Making Apples-to-Apples Comparisons Between Internal and External Studies Using Propensity Scores (2)

September 08, 2025

Propensity Score Weighting Method

1. What Is Propensity Score Weighting?

Propensity score weighting is a method used to adjust for confounding in observational studies or non-randomized comparisons (like external control arms) to create a "pseudo-population" in which treatment groups are comparable on baseline covariates.

🔑 The propensity score (PS) is defined as:

e (x) = P (T = 1 ∣ X = x), which is the probability of the treatment assignment conditionalon the set of confounding variables X

where:

$T$ is the treatment indicator (1 = treated, 0 = control)
$X$ is a vector of observed baseline covariates

2. Why Use Weighting Instead of Matching or Stratification?

Method	Goal	Use Case
Matching	Select similar individuals	Small sample studies, causal inference
Stratification	Adjust via covariate strata	Simplified subgroup analyses
Weighting	Create a reweighted pseudo-population	Estimate population-level effects

Weighting uses all available subjects (unlike matching) and can estimate treatment effects that are generalizable to the treated, untreated, or full population.

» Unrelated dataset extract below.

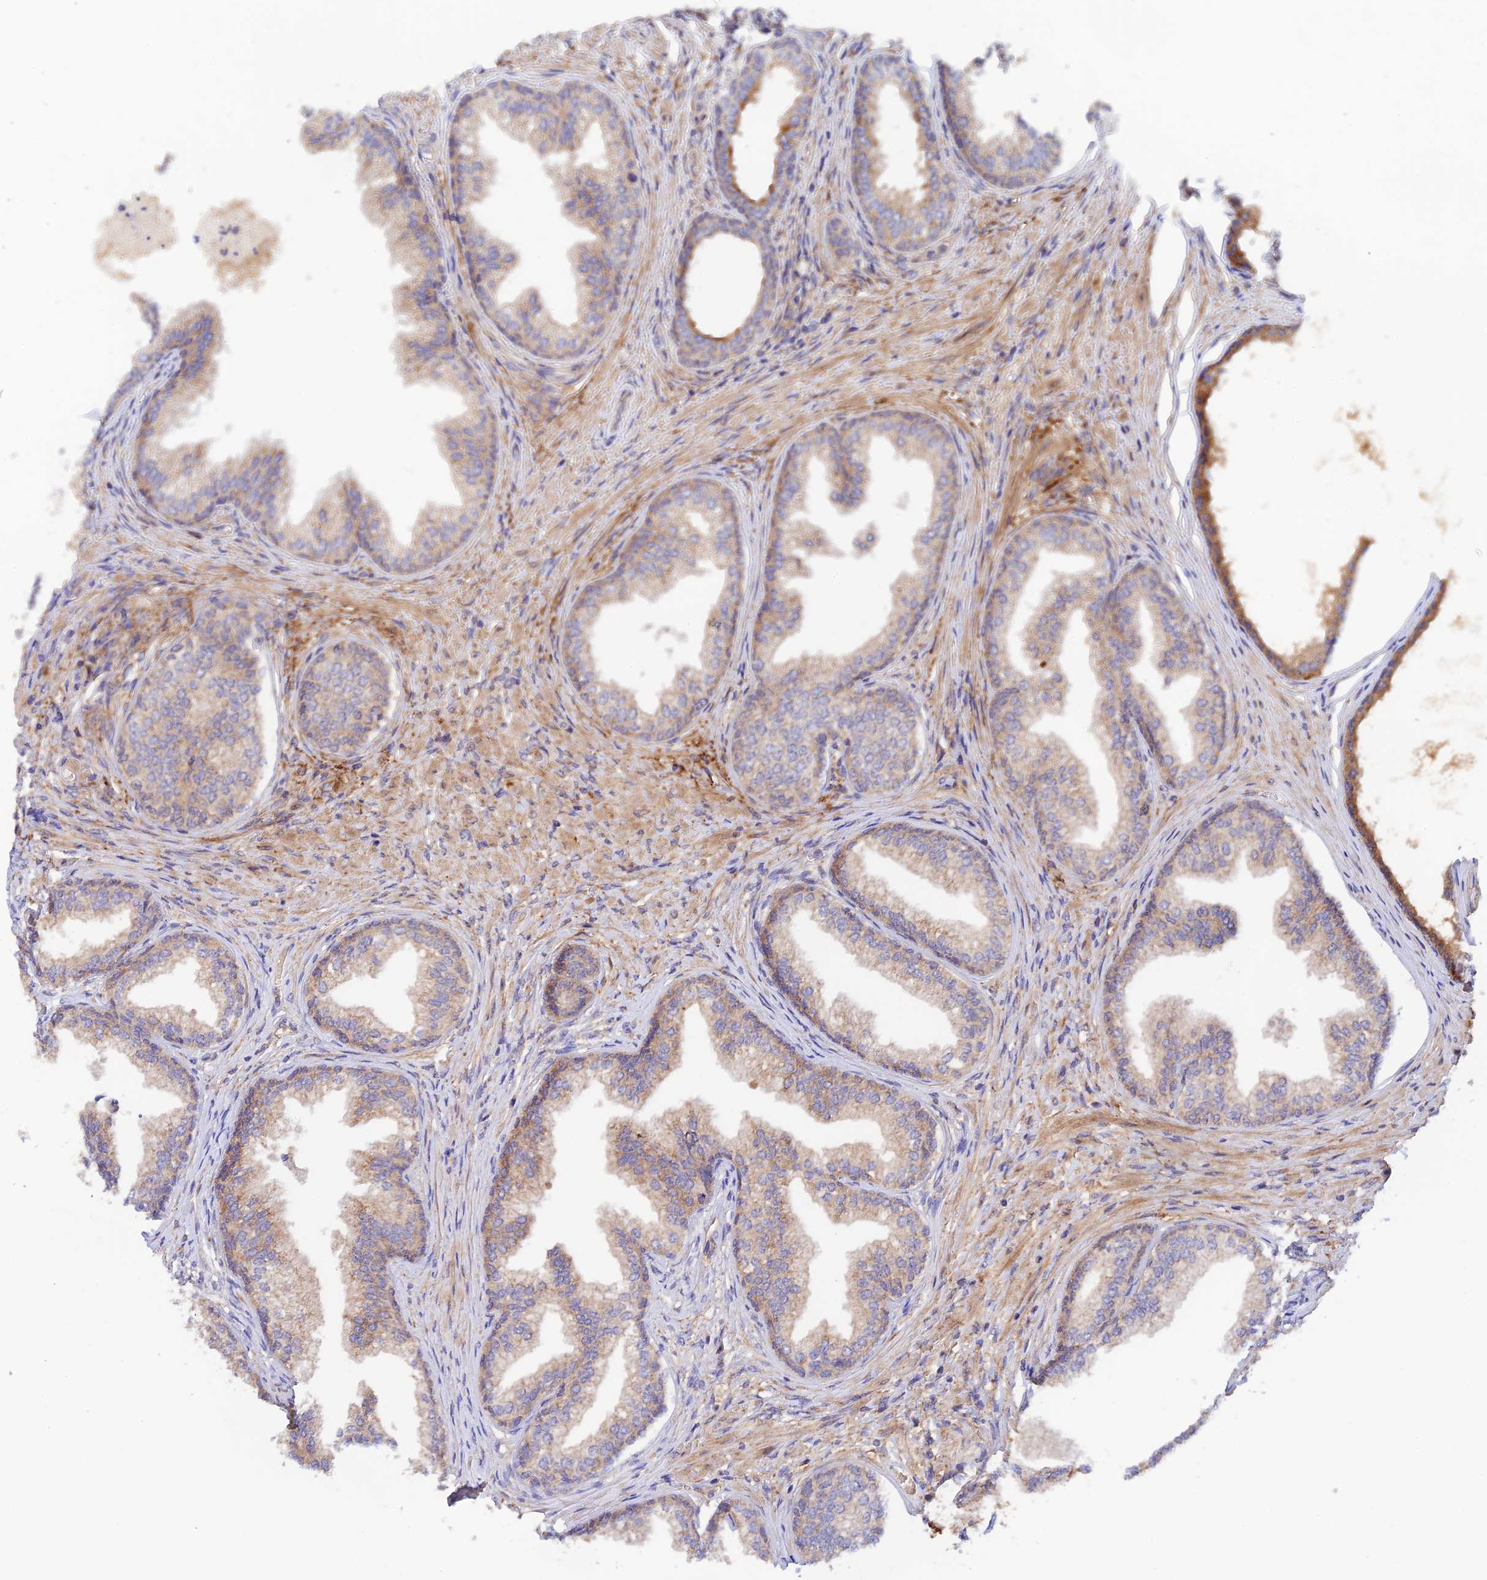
{"staining": {"intensity": "weak", "quantity": "25%-75%", "location": "cytoplasmic/membranous"}, "tissue": "prostate", "cell_type": "Glandular cells", "image_type": "normal", "snomed": [{"axis": "morphology", "description": "Normal tissue, NOS"}, {"axis": "topography", "description": "Prostate"}], "caption": "A photomicrograph of prostate stained for a protein reveals weak cytoplasmic/membranous brown staining in glandular cells. Nuclei are stained in blue.", "gene": "RANBP6", "patient": {"sex": "male", "age": 76}}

3. Types of Propensity Score Weights

Weight Type	Objective	Weight Form	Use Case
IPTW (ATE)	Estimate Average Treatment Effect	$\frac{1}{e(x)}$ for treated, $\frac{1}{1 - e(x)}$ for control	Full population effect
ATT	Estimate Effect on Treated	1 for treated, $\frac{e(x)}{1 - e(x)}$ for control	External control arms, registry studies
ATC	Effect on controls	$\frac{1 - e(x)}{e(x)}$ for treated, 1 for control
OW	Overlap weights	$1 - e(x)$ for treated, $e(x)$ for control	Improves efficiency, minimizes extrapolation

Example :

Logistic Regression Propensity Score Estimation

Propensity scores will be estimated via logistic regression with:

Response variable: treatment group (i.e., internal study vs external study).

The following baseline covariates may be included to achieve better balance in baseline prognosis and post-baseline outcome comparability between internal and external study subjects:

Age
Weight
Height

ATT Weighting Method

To estimate the Average Treatment Effect for the Treated (ATT), we will implement a propensity score weighting approach.
The goal is to reweight subjects in the external control (EC) group to resemble the distribution of covariates in the treated group (internal study), thereby enabling a valid comparison.
Specifically, ATT weights will be calculated as follows (Hirano 2001, Austin 2015, Cole 2008, Lee 2011):

Subjects from the internal study (treated) will receive a weight of 1.
Subjects from the external control will receive a weight of PS / (1 – PS), where PS is the estimated propensity score.

Baseline Characteristics Balance Assessment

The balance of baseline characteristics between the ATT-weighted internal study group and the external study group will be assessed as follows (Austin 2015):

The standardized difference in means (for continuous variables) and standardized difference in proportions (for categorical variables) of baseline covariates between the weighted internal study and external study groups will be calculated.
A standardized mean difference (SMD) ≤ 0.25 will be considered indicative of acceptable baseline balance (Rubin 2001, SAS PSMATCH Procedure Variable Balance Assessment).

Propensity Score Weighting Treatment Effect Estimation

The estimated treatment effect of the internal study versus the external study will be obtained using a weighted analysis of covariance (ANCOVA) model.

Weights: The ATT weights derived from the previously described PS model will be applied.
Response variable: Change in the individual endpoint from baseline to the 1-year visit.
Independent variables:
- Treatment group (categorical: internal vs external study)
- Baseline value of the endpoint
- Additional baseline covariates (e.g., height, weight, age) may also be included to address residual imbalance and improve efficiency.

From the ANCOVA model, the following will be presented:

Least-squares mean (LSM) estimates of mean change from baseline to 1 year for each treatment group
The difference in LSM estimates between groups at 1 year
Corresponding standard errors and 95% confidence intervals